Образ оторванной от тела руки является одним из самых распространённых сюрреалистических изображений. Впервые в кинематографе оно возникает в «Андалузском псе», совместной картине Сальвадора Дали и Луиса Бунюэля, и на уровне киноязыка выступает в форме метонимического переноса. Так, отрубленная кисть с ползающими по ней муравьями – один из самых запоминающихся элементов кинокартины Дали-Бунюэля.
В «полуреалистическом» фильме Жереми Клапена «Я потеряла своё тело» поэтический образ отсечённой кисти руки становится универсальным: вокруг него центробежной силой вращается все произведение. В первых кадрах мы видим, как оторванная рука убегает из лаборатории в надежде отыскать утраченное тело. В дальнейших сценах разворачивается нетривиальная история ее путешествия по закоулкам и крышам ночного Парижа, усыпанного ловушками. Параллельно этому нам показывают вспышки черно-белых воспоминаний то ли самой руки, то ли юноши, которому эта рука принадлежала до страшной аварии. Молодого человека зовут Науфель, он неопытен и растерян, за его плечами трагедия, а впереди – неясное и тревожное будущее. Науфель со свойственным молодым людям максимализмом влюбляется в Габриель – девушку, с которой он познакомился случайно и практически «вслепую».
Анимация давно и активно пользуется приемом метонимии (и в частности её разновидностью – синекдохой), когда-то позаимствовав его у авангардистов. Изначально метонимический тип создания образа лёг в основу карикатуры художественного направления, а затем укоренился и в анимации. Однако известно, что у авангарда есть и «темная» ветвь – немецкий экспрессионизм, отделившийся и выросший из ироничного движения «дада». Это напоминает нам о том, что комичное зачастую идёт рука об руку с трагичным и ужасным. Гротеск, как одно из оснований того и другого, вбирает в себя эту амбивалентность, порождая противоречащие друг другу художественные решения.
Рука, в данном случае взятая как часть вместо целого (тела), может нести собой различные коннотации. Она символически отождествляется с «захватыванием», апроприацией, «обживанием» и интериоризацией внешнего мира. Это сближение может иметь как позитивные, так и негативные аспекты: рассматриваться с точки зрения характерной для западных интеллектуалов критики капитализма или трактоваться нейтрально, например, в качестве освоения человеком неизвестного и негарантированного бытия. Вторая гипотеза здесь применима лучше всего. Науфель – молодой человек, ничего не знающий о мире, одинокий и беззащитный, призванный разве только «на ощупь» в нем осваиваться и ориентироваться, но, тем не менее, искренне и беззаветно влюблённый (в жизнь).

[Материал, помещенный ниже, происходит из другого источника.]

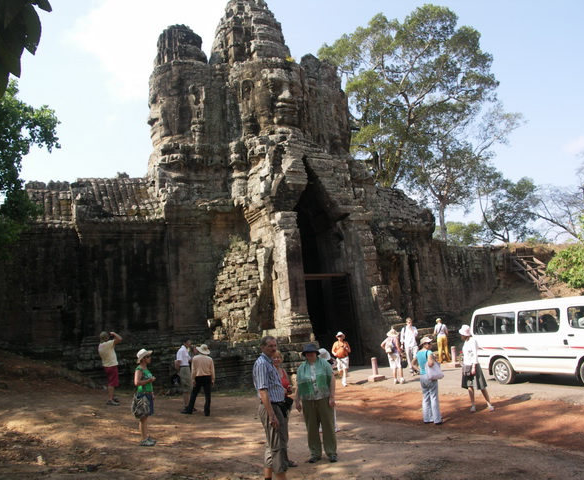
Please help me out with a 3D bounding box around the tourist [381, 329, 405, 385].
[{"bbox_3d":[2.990,3.450,15.400,0.600,1.674,0.450,-9,-11,30],"label":"tourist"}]

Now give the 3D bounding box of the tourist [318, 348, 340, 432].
[{"bbox_3d":[0.727,2.868,9.900,0.550,1.556,0.520,-2,-10,-6],"label":"tourist"}]

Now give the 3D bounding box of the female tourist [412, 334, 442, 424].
[{"bbox_3d":[2.574,2.653,9.800,0.560,1.609,0.440,-11,-12,39],"label":"female tourist"}]

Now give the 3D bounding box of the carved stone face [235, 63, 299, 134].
[{"bbox_3d":[-1.153,-6.809,25.000,2.800,3.100,1.700,1,-11,-30],"label":"carved stone face"}]

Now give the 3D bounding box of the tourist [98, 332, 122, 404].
[{"bbox_3d":[-4.241,2.993,12.100,0.500,1.730,0.500,-2,-10,-15],"label":"tourist"}]

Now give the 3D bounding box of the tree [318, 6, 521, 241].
[{"bbox_3d":[10.098,-9.596,41.000,16.054,19.610,15.051,-5,-10,0],"label":"tree"}]

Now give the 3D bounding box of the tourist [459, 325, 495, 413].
[{"bbox_3d":[3.544,2.458,9.950,0.520,1.650,0.540,3,-12,-39],"label":"tourist"}]

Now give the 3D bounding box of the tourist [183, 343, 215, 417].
[{"bbox_3d":[-2.174,3.280,12.100,0.680,1.646,0.450,-2,-10,-7],"label":"tourist"}]

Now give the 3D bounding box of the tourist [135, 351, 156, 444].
[{"bbox_3d":[-2.576,2.755,9.100,0.400,1.667,0.480,-7,-10,15],"label":"tourist"}]

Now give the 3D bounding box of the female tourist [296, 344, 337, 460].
[{"bbox_3d":[0.335,2.307,7.400,0.600,1.657,0.360,-6,-10,5],"label":"female tourist"}]

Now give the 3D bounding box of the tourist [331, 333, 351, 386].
[{"bbox_3d":[1.539,3.701,16.100,0.580,1.657,0.460,-4,-10,3],"label":"tourist"}]

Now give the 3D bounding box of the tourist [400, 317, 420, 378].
[{"bbox_3d":[3.709,3.356,16.200,0.520,1.784,0.380,-3,-10,-10],"label":"tourist"}]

Помимо этого, рука может означать и «человеческое» в целом, а значит – выступать в качестве метафорического изображения чего-то «хищного», жадно и без разбора поглощающего внешний мир. Кисть руки рифмуется с насекомыми не только в изобразительном, но и в смысловом регистре. Таким образом, становится понятен использованный сюрреалистами прием аналогии руки с муравьями. В фильме Жереми Клапена мы можем наблюдать, как рука и впрямь в своём поведении и движении подражает насекомому, причём не только ползающему, но и летающему.
В анимации почти каждая цитата – травистирующая, смешивающая «высокий» и «низкий» регистры. Это автоматически делает любой мультипликационный фильм деятельным продолжением и развитием карнавального типа культуры, описанного Бахтиным и произрастающего из «дионисийского» начала Фридриха Ницше. Благодаря иронии и толике примитивизма патетический накал произведения снижается, что в свою очередь наделяет анимацию «детским», наивным и невероятно обаятельным видением окружающего нас мира. В картине «Я потеряла своё тело» эта перспектива более чем очевидна. Её субтильная и мягкая текстура еще больше утверждается в открытом финале, оставляющем после себя светлую неопределенность и витальное неравнодушие.